PROVIDED TEXT:

Frank wants to explain a dilemma. On the one hand, the Republican Party has embraced a set of policies and enacted a wide range of legislation that hurts most Americans economically and provides a benefit to only a very small segment of the American population. Statistics provided by the Fed and the IRS have documented over the past twenty-five years a sharp and dramatic concentration of wealth in the upper one percent of the population. For instance, in 1979 20% of the national wealth as defined by the Federal Reserve was concentrated in the top 1%, while in 1997 39% was, and with the three rounds of Bush tax cuts focused on primarily benefiting the wealth and our largest corporations, it is not hard to imagine that that figure might have climbed to 45% or higher. And yet Americans continue to vote for members of a party that seems to be dedicated to intensifying that trend (a large number in the GOP are now talking about a national sales tax and eliminating the income tax-as opposed to Europe, which has a value added tax but also a tax on the wealthy, which is not what is being suggested here-which would dramatically increase this shift of wealth away from the middle class). How is this possible?

By examining the political scene in his home state of Kansas, Frank is able to show how Republicans have managed to attract a vast segment of the American population by fomenting culture wars, by fixating millions on issues that resonate deeply such as abortion, gun rights, gay rights, defense of marriage amendments, nonexistent religious persecution (as seen in the absurd GOP letters mailed in Arkansas, West Virginia, and elsewhere that if Kerry were elected the Bible would be banned), and similar issues. Despite the fact that the GOP actually passes no legislation related to any of these cultural concerns, and despite the fact that what the party actually does is pass a great deal of legislation that continues the concentration of the national wealth in the hands of a conservative economic elite, these cultural wedge issues have been deployed repeatedly to get people across America to vote against their own best interests.

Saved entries
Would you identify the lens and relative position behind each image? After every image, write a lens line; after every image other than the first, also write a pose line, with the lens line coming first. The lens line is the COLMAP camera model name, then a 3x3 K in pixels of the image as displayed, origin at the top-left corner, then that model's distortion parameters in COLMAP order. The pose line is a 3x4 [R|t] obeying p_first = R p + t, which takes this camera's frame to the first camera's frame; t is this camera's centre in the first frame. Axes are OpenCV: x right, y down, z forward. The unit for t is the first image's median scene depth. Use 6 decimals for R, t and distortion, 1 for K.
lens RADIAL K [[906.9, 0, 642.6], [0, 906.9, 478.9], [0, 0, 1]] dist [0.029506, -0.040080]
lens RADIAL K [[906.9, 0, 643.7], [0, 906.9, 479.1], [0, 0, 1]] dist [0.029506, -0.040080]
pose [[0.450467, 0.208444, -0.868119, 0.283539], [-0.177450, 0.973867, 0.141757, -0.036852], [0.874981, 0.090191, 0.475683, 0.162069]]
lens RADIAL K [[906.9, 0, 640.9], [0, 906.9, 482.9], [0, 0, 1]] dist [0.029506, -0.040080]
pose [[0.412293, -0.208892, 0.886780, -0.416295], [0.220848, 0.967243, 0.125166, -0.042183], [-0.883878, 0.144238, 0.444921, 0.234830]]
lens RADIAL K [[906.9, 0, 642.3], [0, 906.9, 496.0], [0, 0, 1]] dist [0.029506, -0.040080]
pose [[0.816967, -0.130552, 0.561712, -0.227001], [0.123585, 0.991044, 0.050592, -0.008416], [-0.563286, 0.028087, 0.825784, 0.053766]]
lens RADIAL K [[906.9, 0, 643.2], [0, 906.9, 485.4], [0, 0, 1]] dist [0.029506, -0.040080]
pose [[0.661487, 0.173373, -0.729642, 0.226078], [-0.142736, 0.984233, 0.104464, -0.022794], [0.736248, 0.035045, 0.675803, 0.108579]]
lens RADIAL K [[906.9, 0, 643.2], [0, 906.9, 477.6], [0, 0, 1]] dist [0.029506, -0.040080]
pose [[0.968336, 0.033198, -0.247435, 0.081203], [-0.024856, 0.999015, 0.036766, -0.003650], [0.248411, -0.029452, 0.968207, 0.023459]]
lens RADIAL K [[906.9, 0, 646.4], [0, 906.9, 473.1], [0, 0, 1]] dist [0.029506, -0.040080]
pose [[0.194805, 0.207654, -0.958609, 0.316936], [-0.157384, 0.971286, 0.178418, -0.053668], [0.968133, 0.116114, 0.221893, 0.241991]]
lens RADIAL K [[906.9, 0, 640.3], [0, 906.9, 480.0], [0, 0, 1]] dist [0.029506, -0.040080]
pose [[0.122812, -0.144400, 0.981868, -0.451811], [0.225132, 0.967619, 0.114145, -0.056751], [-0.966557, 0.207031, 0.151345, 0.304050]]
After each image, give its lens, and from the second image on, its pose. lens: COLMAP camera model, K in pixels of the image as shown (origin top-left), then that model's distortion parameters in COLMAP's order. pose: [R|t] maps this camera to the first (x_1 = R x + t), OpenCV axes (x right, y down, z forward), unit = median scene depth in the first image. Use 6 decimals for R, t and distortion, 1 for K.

DESCRIPTION OF THE TASK:
In the text on Republican politics and wealth concentration, what share of the national wealth was held by the top 1% in 1997?

REPLY:
39%, as defined by the Federal Reserve.